O estudante Victor Feitosa, que faz pré-vestibular no Sistema Elite de Ensino, por exemplo, já participou de várias competições do tipo, inclusive sendo premiado, e garante que a estratégia pode ser bem útil. O jovem, que deseja ingressar no Instituto Militar de Engenharia (IME) ou Instituto Tecnológico de Aeronáutica (ITA), já concorreu três vezes na Olimpíada Brasileira de Matemática das Escolas Públicas (OBMEP), com 2 ouros e 1 bronze, foi ouro na Olimpíada de Matemática do Estado do Rio de Janeiro (OMERJ) e recebeu menção honrosa na Olimpíada Brasileira de Física (OBF). A principal vantagem, para ele, é que, na busca por um bom resultado na Olimpíada, o aluno se aprofunda mais no estudo da matéria.

"Considero fundamental na formação acadêmica, pois nos dá uma nova visão para cada matéria. Na escola, às vezes, ficamos presos na decoreba. Além disso, possibilita que os estudantes se dediquem mais fundo, enquanto o vestibular é mais superficial. Isso o torna mais fácil", comentou, acrescentando que, por ser uma competição, motiva o estudo. "Você quer atingir seu potencial máximo e se prepara para alcançar a meta. Essa é a parte mais importante", completou o estudante de 17 anos, que pretende participar da OMERJ e da Olimpíada Brasileira de Matemática (OBM) nesse ano.


Para estudante, olimpíadas ajudam a ter mais concentração

Pamela Assis e Kathleen Dias estão no 1º ano do ensino médio Colégio-Curso Tamandaré de Nova Iguaçu. Mesmo assim, já pensam nas olimpíadas como uma maneira de aprimorar a preparação para o vestibular. As duas participaram, em 2011, das Olimpíadas de Astronomia, ficando com a prata e o bronze, respectivamente.

"Entrei como uma oportunidade de aprender mais para usar no futuro. Valeu também como uma revisão do ensino fundamental e de conteúdos que vou precisar no vestibular. É legal, pois mostra como está o meu desempenho nas provas", contou Pamela, que pensa em fazer Odontologia, reforçada por Kathleen, que deseja cursar Medicina. "Ajuda, porque se eu tiver um bom resultado, mostra que estou no caminho certo. É um teste de conhecimentos.

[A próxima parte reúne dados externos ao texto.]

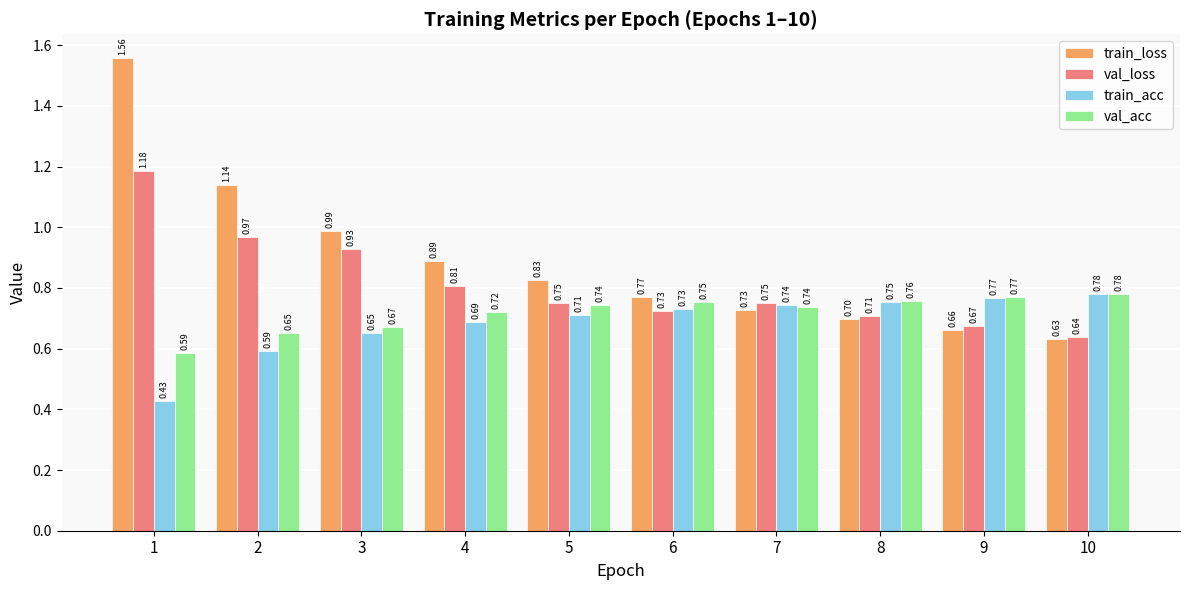

Rank the series by their average value, from highest to lowest.

train_loss, val_loss, val_acc, train_acc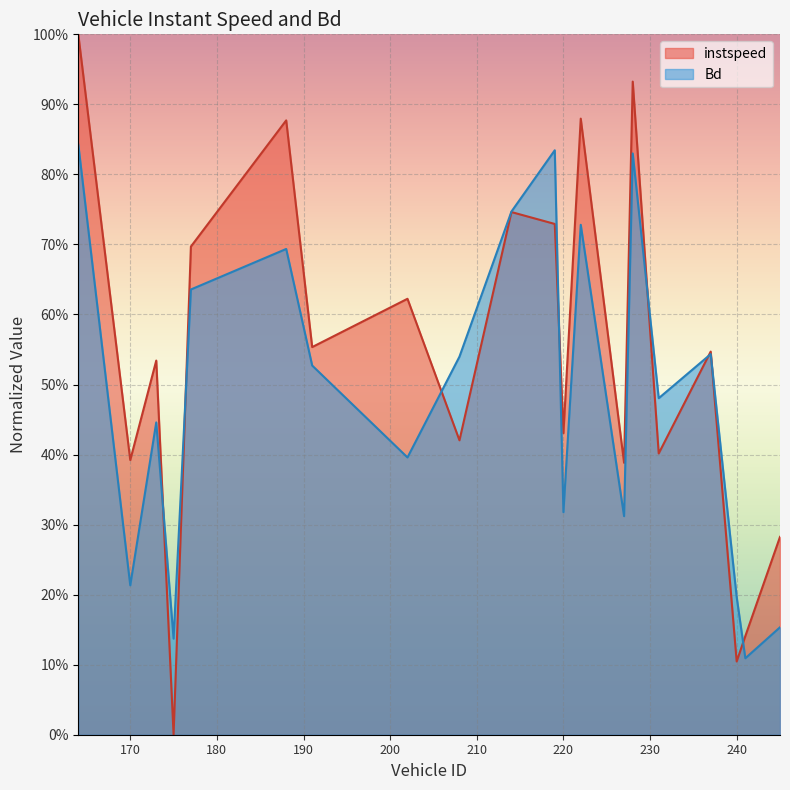

True or false: instspeed and Bd cross at least once.

True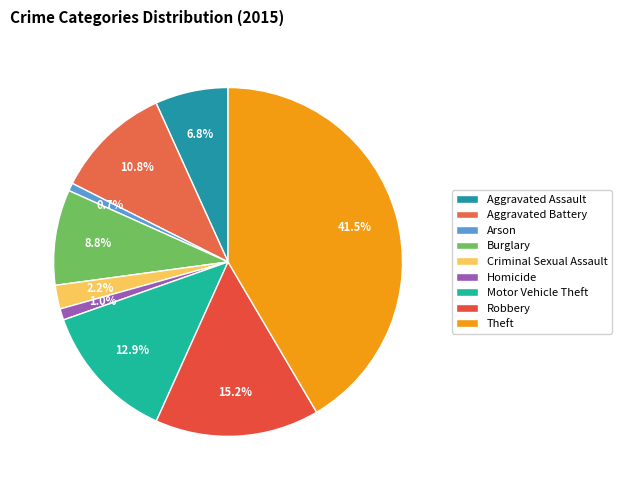

To the nearest percent, what is the combined percentage of Aggravated Battery and Theft?

52%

Sempre que puder, participarei", afirmou.

Para Guilherme Fernandes de Figueiredo, do 2º ano do ensino médio do Tamandaré de Nova Iguaçu, além de ser uma oportunidade para aprender mais sobre a matéria, também ajuda no estudo das demais disciplinas. "Te estimula a ter mais atenção e concentração, coisas fundamentais para o estudo de qualquer assunto. E isso levarei para outras disciplinas. E participar de olimpíadas é importante Não só para o vestibular, mas para qualquer prova, afinal são novos conhecimentos, o que é sempre bom", disse o estudante, que tentará passar para Engenharia e, ano passado, concorreu nas Olimpíadas de Física, ganhando Menção Honrosa, Matemática, Geografia e Química.

O caso de Fabrício Mascouto, que estudava no Colégio Estadual Jamil El Jaick, em Nova Friburgo, foi o inverso. Desde 2005 participando de olimpíadas e sem levar o colégio com seriedade, ano passado, quando fez o 3º ano do ensino médio, viu que precisaria se dedicar se quisesse passar no vestibular. O resultado, além da aprovação para Engenharia Mecânica na Uerj, foi a prata na OBMEP.